Current CNC rotary transfer machines can produce parts simultaneously and complete while using a much smaller footprint. The trunnion is a tall machine, but it is not wide. Plus, it generally doesn’t use a bar feeder, which further reduces its floor space requirements. It’s an advantage if a shop can avoid or postpone adding to its plant while still being able put more machines in the same floor space.
Shops that have transitioned to BTB rotary transfer technology, on average, have installed six to seven machines. In general, one rotary transfer will equal the production output of ten multi-spindles in one-tenth the floor space and with a tooling cost reduction of two-thirds, Mike says.
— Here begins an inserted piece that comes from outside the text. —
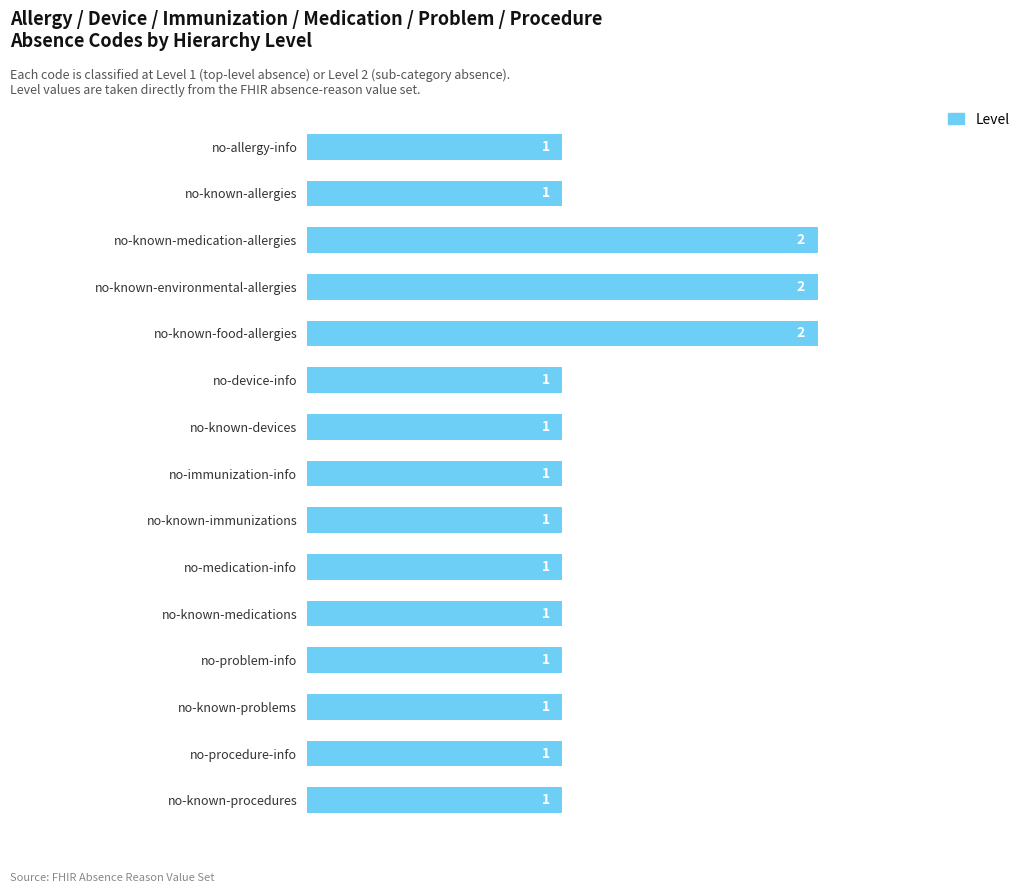

What is the change in value from no-known-allergies to no-known-medication-allergies?

+1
Who Should Consider Trunnions?
According to Mike, “The customer base for BTB’s rotary transfer technology is broad. Virtually any shop engaged in high-volume parts production in most industries is a candidate for this level of technology.
“But for the most part, they all have some entrepreneurial culture within the organization,” he continues. “Most customers we have had success with are defiant about losing work to other producers and to growing their manufacturing niche. Looking forward, they see rotary transfer as a technological differentiator to help accomplish these goals. In general, they are looking for a better way.”
For most of these shops, it doesn’t make sense to invest significant capital in technology that virtually any other shop can easily implement. “That’s one reason we’re seeing more interest in rotary transfer processing in North America,” Mike says. “It’s not a drop-in solution.”
Rotary transfer technology is a highly engineered, application-focused production system. It’s as far from a commodity as one can get, which increasingly is the appeal.
For years, a million parts was the ante to consider rotary transfer technology. Today, with the incorporation of vision systems on the front end and back side, material handling technologies of various stripes, in-process measurement and even in-process parts washing, the minimum entry level has lowered. Mike pegs the number at 200,000 today.
With most applications being run as families, he further separates the overall part run of 200,000 into minimum lot sizes of 5,000. The dimensionally closer parts in a family are, the shorter the change-over is from lot to lot.
These systems are literally factories unto themselves. In general, the engineering goal is for bulk material to enter the system and finished goods to exit. In some cases, even preliminary assembly work is engineered as part of the work flow. All of this takes place automatically.
At an average of more than $1 million per unit, implementing rotary transfer takes a strong commitment from a business and selectivity from BTB. The application and solution have to be right.
“We are seeing about one-half of our customers choosing to run these machines 24/7 or 8,000-plus hours per year,” Mike explains. “This has a significant and meaningful impact to their return on investment, and these machining systems can run around the clock because of their weight and mass. As an example, a machining system that is running at 400 parts per hour means 3 million parts per year with an 8,400-hour year compared to 2.2 million parts for a 6,000-hour year. At this rate for an $8 part, that is $6,400,000 more billing per year.”
BTB finds that 50 percent of its machine sales are to existing rotary transfer customers for increasing capacity. The next 25 percent is upgrading existing customer’s machines and the last 25 percent is new shops looking to produce a different way than they have in the past.
Trunnion machines are not the mythical “all singing, all dancing” machine tool. However, with the integration capability that Gosiger’s Engineered Systems Division can bring to the right application by engineering flexible production of parts families 24/7 and with the auxiliary post-process capabilities available, they are getting closer.